▸ **What to produce**
Copy out every line of the records below word for word, keeping each line as it appears.

▸ **Data listing**

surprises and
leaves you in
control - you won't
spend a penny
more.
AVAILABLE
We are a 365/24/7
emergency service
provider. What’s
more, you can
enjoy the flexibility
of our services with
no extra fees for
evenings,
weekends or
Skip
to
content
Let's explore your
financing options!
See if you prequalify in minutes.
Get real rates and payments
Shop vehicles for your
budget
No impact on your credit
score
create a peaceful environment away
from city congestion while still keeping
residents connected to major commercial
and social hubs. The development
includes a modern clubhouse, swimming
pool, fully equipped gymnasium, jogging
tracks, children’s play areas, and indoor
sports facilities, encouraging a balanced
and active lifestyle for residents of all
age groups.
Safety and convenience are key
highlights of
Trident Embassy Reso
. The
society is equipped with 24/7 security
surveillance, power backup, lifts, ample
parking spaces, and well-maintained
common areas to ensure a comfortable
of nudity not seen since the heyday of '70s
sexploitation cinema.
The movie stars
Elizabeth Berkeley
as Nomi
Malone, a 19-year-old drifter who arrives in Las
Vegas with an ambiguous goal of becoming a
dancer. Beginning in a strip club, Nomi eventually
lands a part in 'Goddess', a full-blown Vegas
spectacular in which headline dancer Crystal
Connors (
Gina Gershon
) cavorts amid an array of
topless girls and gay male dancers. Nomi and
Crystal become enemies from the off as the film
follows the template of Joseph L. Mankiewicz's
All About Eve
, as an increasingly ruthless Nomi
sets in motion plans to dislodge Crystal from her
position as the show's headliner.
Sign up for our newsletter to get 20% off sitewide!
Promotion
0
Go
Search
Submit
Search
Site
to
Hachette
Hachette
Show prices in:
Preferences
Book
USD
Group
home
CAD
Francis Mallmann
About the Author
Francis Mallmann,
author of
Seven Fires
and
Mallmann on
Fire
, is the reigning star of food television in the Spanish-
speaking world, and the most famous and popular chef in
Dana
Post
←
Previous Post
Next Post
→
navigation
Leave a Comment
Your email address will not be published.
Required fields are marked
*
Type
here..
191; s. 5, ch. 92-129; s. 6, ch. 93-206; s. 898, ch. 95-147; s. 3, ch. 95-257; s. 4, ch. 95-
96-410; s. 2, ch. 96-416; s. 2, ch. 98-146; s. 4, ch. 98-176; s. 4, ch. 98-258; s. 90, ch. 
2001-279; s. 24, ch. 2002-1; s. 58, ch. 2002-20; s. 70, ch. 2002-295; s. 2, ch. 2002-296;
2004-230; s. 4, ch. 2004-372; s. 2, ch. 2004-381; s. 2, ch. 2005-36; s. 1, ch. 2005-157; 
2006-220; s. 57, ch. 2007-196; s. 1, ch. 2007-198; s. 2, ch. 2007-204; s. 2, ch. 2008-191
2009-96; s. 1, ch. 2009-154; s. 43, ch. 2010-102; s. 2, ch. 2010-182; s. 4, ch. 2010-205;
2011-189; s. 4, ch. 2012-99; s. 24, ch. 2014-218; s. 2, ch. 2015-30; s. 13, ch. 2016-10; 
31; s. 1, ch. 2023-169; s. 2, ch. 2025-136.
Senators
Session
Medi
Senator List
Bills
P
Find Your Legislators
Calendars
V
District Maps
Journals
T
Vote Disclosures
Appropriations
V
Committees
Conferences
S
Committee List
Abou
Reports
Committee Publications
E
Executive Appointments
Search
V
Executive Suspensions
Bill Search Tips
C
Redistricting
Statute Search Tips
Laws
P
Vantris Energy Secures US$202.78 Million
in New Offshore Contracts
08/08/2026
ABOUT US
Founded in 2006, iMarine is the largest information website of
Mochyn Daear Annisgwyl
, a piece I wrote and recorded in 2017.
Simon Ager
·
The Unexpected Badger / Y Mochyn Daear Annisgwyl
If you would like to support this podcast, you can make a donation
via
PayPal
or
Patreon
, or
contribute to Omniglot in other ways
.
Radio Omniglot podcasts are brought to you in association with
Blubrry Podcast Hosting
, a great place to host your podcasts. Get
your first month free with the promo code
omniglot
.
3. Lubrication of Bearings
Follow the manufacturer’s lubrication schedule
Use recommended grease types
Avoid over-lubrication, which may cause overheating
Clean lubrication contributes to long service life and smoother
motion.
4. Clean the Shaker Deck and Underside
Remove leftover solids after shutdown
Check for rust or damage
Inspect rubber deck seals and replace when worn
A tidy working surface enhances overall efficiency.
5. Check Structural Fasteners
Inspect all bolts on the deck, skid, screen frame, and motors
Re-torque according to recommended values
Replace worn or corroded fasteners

▸ **Output of the exercise**
surprises and
leaves you in
control - you won't
spend a penny
more.
AVAILABLE
We are a 365/24/7
emergency service
provider. What’s
more, you can
enjoy the flexibility
of our services with
no extra fees for
evenings,
weekends or
Skip
to
content
Let's explore your
financing options!
See if you prequalify in minutes.
Get real rates and payments
Shop vehicles for your
budget
No impact on your credit
score
create a peaceful environment away
from city congestion while still keeping
residents connected to major commercial
and social hubs. The development
includes a modern clubhouse, swimming
pool, fully equipped gymnasium, jogging
tracks, children’s play areas, and indoor
sports facilities, encouraging a balanced
and active lifestyle for residents of all
age groups.
Safety and convenience are key
highlights of
Trident Embassy Reso
. The
society is equipped with 24/7 security
surveillance, power backup, lifts, ample
parking spaces, and well-maintained
common areas to ensure a comfortable
of nudity not seen since the heyday of '70s
sexploitation cinema.
The movie stars
Elizabeth Berkeley
as Nomi
Malone, a 19-year-old drifter who arrives in Las
Vegas with an ambiguous goal of becoming a
dancer. Beginning in a strip club, Nomi eventually
lands a part in 'Goddess', a full-blown Vegas
spectacular in which headline dancer Crystal
Connors (
Gina Gershon
) cavorts amid an array of
topless girls and gay male dancers. Nomi and
Crystal become enemies from the off as the film
follows the template of Joseph L. Mankiewicz's
All About Eve
, as an increasingly ruthless Nomi
sets in motion plans to dislodge Crystal from her
position as the show's headliner.
Sign up for our newsletter to get 20% off sitewide!
Promotion
0
Go
Search
Submit
Search
Site
to
Hachette
Hachette
Show prices in:
Preferences
Book
USD
Group
home
CAD
Francis Mallmann
About the Author
Francis Mallmann,
author of
Seven Fires
and
Mallmann on
Fire
, is the reigning star of food television in the Spanish-
speaking world, and the most famous and popular chef in
Dana
Post
←
Previous Post
Next Post
→
navigation
Leave a Comment
Your email address will not be published.
Required fields are marked
*
Type
here..
191; s. 5, ch. 92-129; s. 6, ch. 93-206; s. 898, ch. 95-147; s. 3, ch. 95-257; s. 4, ch. 95-
96-410; s. 2, ch. 96-416; s. 2, ch. 98-146; s. 4, ch. 98-176; s. 4, ch. 98-258; s. 90, ch. 
2001-279; s. 24, ch. 2002-1; s. 58, ch. 2002-20; s. 70, ch. 2002-295; s. 2, ch. 2002-296;
2004-230; s. 4, ch. 2004-372; s. 2, ch. 2004-381; s. 2, ch. 2005-36; s. 1, ch. 2005-157; 
2006-220; s. 57, ch. 2007-196; s. 1, ch. 2007-198; s. 2, ch. 2007-204; s. 2, ch. 2008-191
2009-96; s. 1, ch. 2009-154; s. 43, ch. 2010-102; s. 2, ch. 2010-182; s. 4, ch. 2010-205;
2011-189; s. 4, ch. 2012-99; s. 24, ch. 2014-218; s. 2, ch. 2015-30; s. 13, ch. 2016-10; 
31; s. 1, ch. 2023-169; s. 2, ch. 2025-136.
Senators
Session
Medi
Senator List
Bills
P
Find Your Legislators
Calendars
V
District Maps
Journals
T
Vote Disclosures
Appropriations
V
Committees
Conferences
S
Committee List
Abou
Reports
Committee Publications
E
Executive Appointments
Search
V
Executive Suspensions
Bill Search Tips
C
Redistricting
Statute Search Tips
Laws
P
Vantris Energy Secures US$202.78 Million
in New Offshore Contracts
08/08/2026
ABOUT US
Founded in 2006, iMarine is the largest information website of
Mochyn Daear Annisgwyl
, a piece I wrote and recorded in 2017.
Simon Ager
·
The Unexpected Badger / Y Mochyn Daear Annisgwyl
If you would like to support this podcast, you can make a donation
via
PayPal
or
Patreon
, or
contribute to Omniglot in other ways
.
Radio Omniglot podcasts are brought to you in association with
Blubrry Podcast Hosting
, a great place to host your podcasts. Get
your first month free with the promo code
omniglot
.
3. Lubrication of Bearings
Follow the manufacturer’s lubrication schedule
Use recommended grease types
Avoid over-lubrication, which may cause overheating
Clean lubrication contributes to long service life and smoother
motion.
4. Clean the Shaker Deck and Underside
Remove leftover solids after shutdown
Check for rust or damage
Inspect rubber deck seals and replace when worn
A tidy working surface enhances overall efficiency.
5. Check Structural Fasteners
Inspect all bolts on the deck, skid, screen frame, and motors
Re-torque according to recommended values
Replace worn or corroded fasteners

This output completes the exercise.